*** Texte cité ***

À propos de Rodin, disons un mot du téléfilm hagiographique de Jacques Doillon. Cette reconstitution use de teintes éteintes souhaitées par l’auteur et son chef op, Christophe Beaucarne, qui correspondent aux ocres de la matière première préférée du sculpteur comme du divin créateur, la glaise. Elle a été tournée en grande partie à Meudon, en intérieur, dans l’atelier même du grand homme, y passant le plus clair de son temps, entouré d’assistants et de top models, disciples disciplinées, également malléables, y recevant moult célébrités (Monet, Mirbeau, Zola, Cézanne, on en passe et des meilleurs), faisant des scènes à sa bonniche Rose (qu’il finira par épouser) et à sa stagiaire exaltée, une certaine Camille qui finira à l’asile.
C’est d’enfermement, d’ailleurs, qu’il est question dans le documentaire qui fera date de Raymond Depardon, 12 jours. Ces douze fois vingt-quatre heures sont le délai fixé par la loi du 27 septembre 2013 imparti au juge des libertés pour qu’il vérifie la régularité de l’internement d’individus sans leur consentement en Unités pour Malades Difficiles et qu’il décide ou non de poursuivre les soins psychiatriques. L’image en 4K est signée du filmmaker (au sens où on l’entend outre-Atlantique et où l’emploient aussi bien les expérimentaux que les champions du cinéma vérité, à commencer par Rouch) et le son direct a été pris par son épouse, par ailleurs productrice de l’œuvre, Claudine Nougaret. L’autorisation exceptionnelle de tourner en HP et cette équipe réduite au strict minimum rappellent les origines du cinématographe : le film est situé à Lyon, se réfère à la Fête des Lumières et a pour objet de témoigner d’un temps qui est aussi le nôtre.
L’Intrusa de Leonardo Di Costanza traite d’une expérience socio-éducative dans les faubourgs de Naples sous une forme somme toute plus rassurante : celle de la fiction. Pour jouer la pédagogue, on a fait appel à une danseuse-comédienne de métier, Raffaella Giordano, qui a notamment travaillé avec Carolyn Carlson. Les autres interprètes, des non-professionnels napolitains, sont des acteurs-nés. Le thème est ambigu : l’intrusion dont il est question est celle de la Camorra, représentée par une jeune mère venue se réfugier avec ses deux enfants dans le logement de fortune que lui offre l’association protectrice de l’enfance. Cette organisation criminelle n’étant pas extérieure à la société, mais régissant celle-ci, tout au moins dans le Mezzogiorno.

***

**Travail à faire:**
1. Répondez à ces questions sur le texte cité :
(a) Dans quelle ville le téléfilm sur Rodin a-t-il été tourné en grande partie ?
(b) Qui a pris le son direct de 12 jours ?
(c) Avec quelle artiste Raffaella Giordano a-t-elle notamment travaillé ?
2. Recopiez mot pour mot tous les enregistrements qui suivent, ligne par ligne.

*** Enregistrements extraits ***

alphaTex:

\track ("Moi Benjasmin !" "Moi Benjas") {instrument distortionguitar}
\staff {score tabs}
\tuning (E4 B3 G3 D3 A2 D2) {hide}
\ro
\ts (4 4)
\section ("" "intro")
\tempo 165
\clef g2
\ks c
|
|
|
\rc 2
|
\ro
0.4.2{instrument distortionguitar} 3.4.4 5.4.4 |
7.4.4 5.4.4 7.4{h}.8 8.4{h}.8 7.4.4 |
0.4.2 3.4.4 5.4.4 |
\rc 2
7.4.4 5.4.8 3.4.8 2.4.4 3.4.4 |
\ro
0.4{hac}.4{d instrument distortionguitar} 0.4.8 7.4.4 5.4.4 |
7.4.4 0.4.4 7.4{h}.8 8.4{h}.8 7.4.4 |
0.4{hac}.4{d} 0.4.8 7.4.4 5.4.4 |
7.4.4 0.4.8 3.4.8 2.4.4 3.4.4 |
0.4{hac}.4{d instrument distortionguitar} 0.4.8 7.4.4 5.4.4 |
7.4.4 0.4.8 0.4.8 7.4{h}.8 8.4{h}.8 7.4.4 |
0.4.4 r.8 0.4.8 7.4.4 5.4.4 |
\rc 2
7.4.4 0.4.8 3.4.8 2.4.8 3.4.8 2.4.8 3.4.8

***

**Réponses:**
1.
(a) À Meudon.
(b) Claudine Nougaret.
(c) Avec Carolyn Carlson.

2.
alphaTex:

\track ("Moi Benjasmin !" "Moi Benjas") {instrument distortionguitar}
\staff {score tabs}
\tuning (E4 B3 G3 D3 A2 D2) {hide}
\ro
\ts (4 4)
\section ("" "intro")
\tempo 165
\clef g2
\ks c
|
|
|
\rc 2
|
\ro
0.4.2{instrument distortionguitar} 3.4.4 5.4.4 |
7.4.4 5.4.4 7.4{h}.8 8.4{h}.8 7.4.4 |
0.4.2 3.4.4 5.4.4 |
\rc 2
7.4.4 5.4.8 3.4.8 2.4.4 3.4.4 |
\ro
0.4{hac}.4{d instrument distortionguitar} 0.4.8 7.4.4 5.4.4 |
7.4.4 0.4.4 7.4{h}.8 8.4{h}.8 7.4.4 |
0.4{hac}.4{d} 0.4.8 7.4.4 5.4.4 |
7.4.4 0.4.8 3.4.8 2.4.4 3.4.4 |
0.4{hac}.4{d instrument distortionguitar} 0.4.8 7.4.4 5.4.4 |
7.4.4 0.4.8 0.4.8 7.4{h}.8 8.4{h}.8 7.4.4 |
0.4.4 r.8 0.4.8 7.4.4 5.4.4 |
\rc 2
7.4.4 0.4.8 3.4.8 2.4.8 3.4.8 2.4.8 3.4.8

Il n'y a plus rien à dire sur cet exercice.